Supplied data:
********************
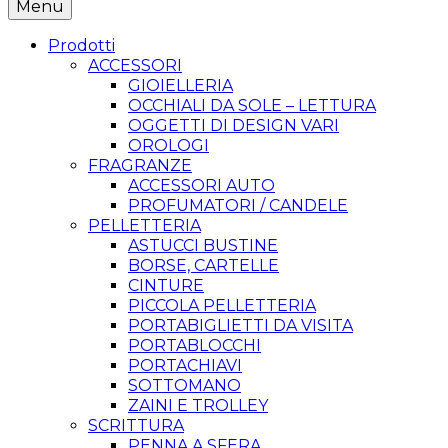
Menu
Prodotti
ACCESSORI
GIOIELLERIA
OCCHIALI DA SOLE – LETTURA
OGGETTI DI DESIGN VARI
OROLOGI
FRAGRANZE
ACCESSORI AUTO
PROFUMATORI / CANDELE
PELLETTERIA
ASTUCCI BUSTINE
BORSE, CARTELLE
CINTURE
PICCOLA PELLETTERIA
PORTABIGLIETTI DA VISITA
PORTABLOCCHI
PORTACHIAVI
SOTTOMANO
ZAINI E TROLLEY
SCRITTURA
PENNA A SFERA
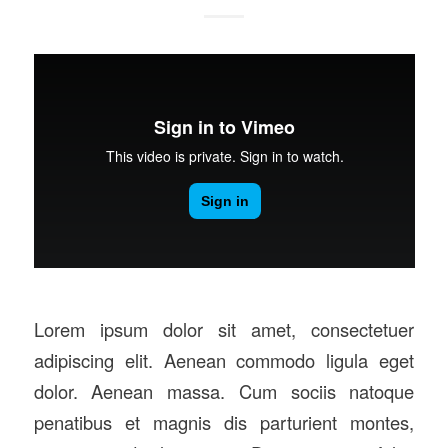
Lorem ipsum dolor sit amet, consectetuer
adipiscing elit. Aenean commodo ligula eget
dolor. Aenean massa. Cum sociis natoque
penatibus et magnis dis parturient montes,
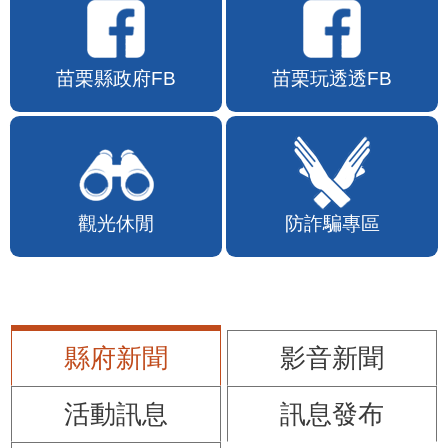
苗栗縣政府FB
苗栗玩透透FB
觀光休閒
防詐騙專區
縣府新聞
影音新聞
活動訊息
訊息發布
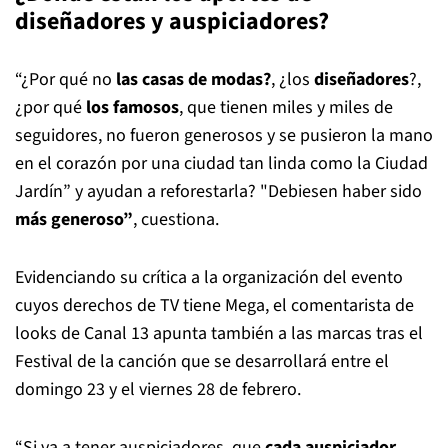
diseñadores y auspiciadores?
“¿Por qué no
las casas de modas?
, ¿los
diseñadores
?,
¿por qué
los famosos
, que tienen miles y miles de
seguidores, no fueron generosos y se pusieron la mano
en el corazón por una ciudad tan linda como la Ciudad
Jardín” y ayudan a reforestarla? "Debiesen haber sido
más generoso”
, cuestiona.
Evidenciando su crítica a la organización del evento
cuyos derechos de TV tiene Mega, el comentarista de
looks de Canal 13 apunta también a las marcas tras el
Festival de la canción que se desarrollará entre el
domingo 23 y el viernes 28 de febrero.
“Si va a tener auspiciadores, que
cada auspiciador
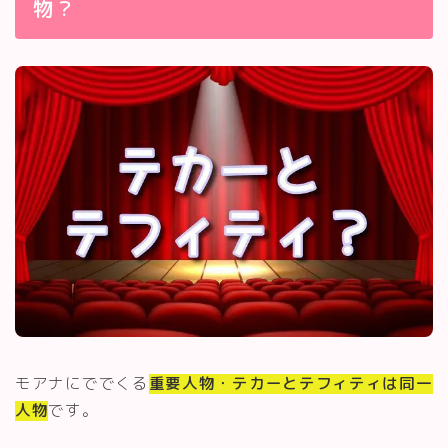
物？
モアナにででくる
重要人物・テカーとテフィティは同一
人物
です。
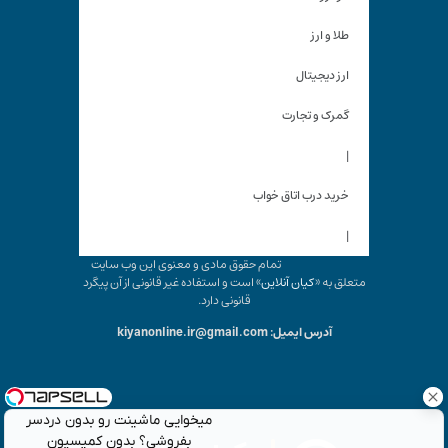
طلا و ارز
ارز دیجیتال
گمرک و تجارت
|
خرید درب اتاق خواب
|
تمام حقوق مادی و معنوی این وب سایت
متعلق به «
کیان آنلاین
» است و استفاده غیر قانونی از آن پیگرد
قانونی دارد.
آدرس ایمیل: kiyanonline.ir@gmail.com
میخوایی ماشینت رو بدون دردسر
بفروشی؟ بدون کمیسیون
********************
Job item: Arrange every line of text in the data above as a JSON list of strings, one string per line, with blank lines left out. Leave the pictures out of the list.

Your response:
[
  "Menu",
  "Prodotti",
  "ACCESSORI",
  "GIOIELLERIA",
  "OCCHIALI DA SOLE – LETTURA",
  "OGGETTI DI DESIGN VARI",
  "OROLOGI",
  "FRAGRANZE",
  "ACCESSORI AUTO",
  "PROFUMATORI / CANDELE",
  "PELLETTERIA",
  "ASTUCCI BUSTINE",
  "BORSE, CARTELLE",
  "CINTURE",
  "PICCOLA PELLETTERIA",
  "PORTABIGLIETTI DA VISITA",
  "PORTABLOCCHI",
  "PORTACHIAVI",
  "SOTTOMANO",
  "ZAINI E TROLLEY",
  "SCRITTURA",
  "PENNA A SFERA",
  "Lorem ipsum dolor sit amet, consectetuer",
  "adipiscing elit. Aenean commodo ligula eget",
  "dolor. Aenean massa. Cum sociis natoque",
  "penatibus et magnis dis parturient montes,",
  "苗栗縣政府FB",
  "苗栗玩透透FB",
  "觀光休閒",
  "防詐騙專區",
  "縣府新聞",
  "影音新聞",
  "活動訊息",
  "訊息發布",
  "diseñadores y auspiciadores?",
  "“¿Por qué no",
  "las casas de modas?",
  ", ¿los",
  "diseñadores",
  "?,",
  "¿por qué",
  "los famosos",
  ", que tienen miles y miles de",
  "seguidores, no fueron generosos y se pusieron la mano",
  "en el corazón por una ciudad tan linda como la Ciudad",
  "Jardín” y ayudan a reforestarla? \"Debiesen haber sido",
  "más generoso”",
  ", cuestiona.",
  "Evidenciando su crítica a la organización del evento",
  "cuyos derechos de TV tiene Mega, el comentarista de",
  "looks de Canal 13 apunta también a las marcas tras el",
  "Festival de la canción que se desarrollará entre el",
  "domingo 23 y el viernes 28 de febrero.",
  "“Si va a tener auspiciadores, que",
  "cada auspiciador",
  "物？",
  "モアナにででくる",
  "重要人物・テカーとテフィティは同一",
  "人物",
  "です。",
  "طلا و ارز",
  "ارز دیجیتال",
  "گمرک و تجارت",
  "|",
  "خرید درب اتاق خواب",
  "|",
  "تمام حقوق مادی و معنوی این وب سایت",
  "متعلق به «",
  "کیان آنلاین",
  "» است و استفاده غیر قانونی از آن پیگرد",
  "قانونی دارد.",
  "آدرس ایمیل: kiyanonline.ir@gmail.com",
  "میخوایی ماشینت رو بدون دردسر",
  "بفروشی؟ بدون کمیسیون"
]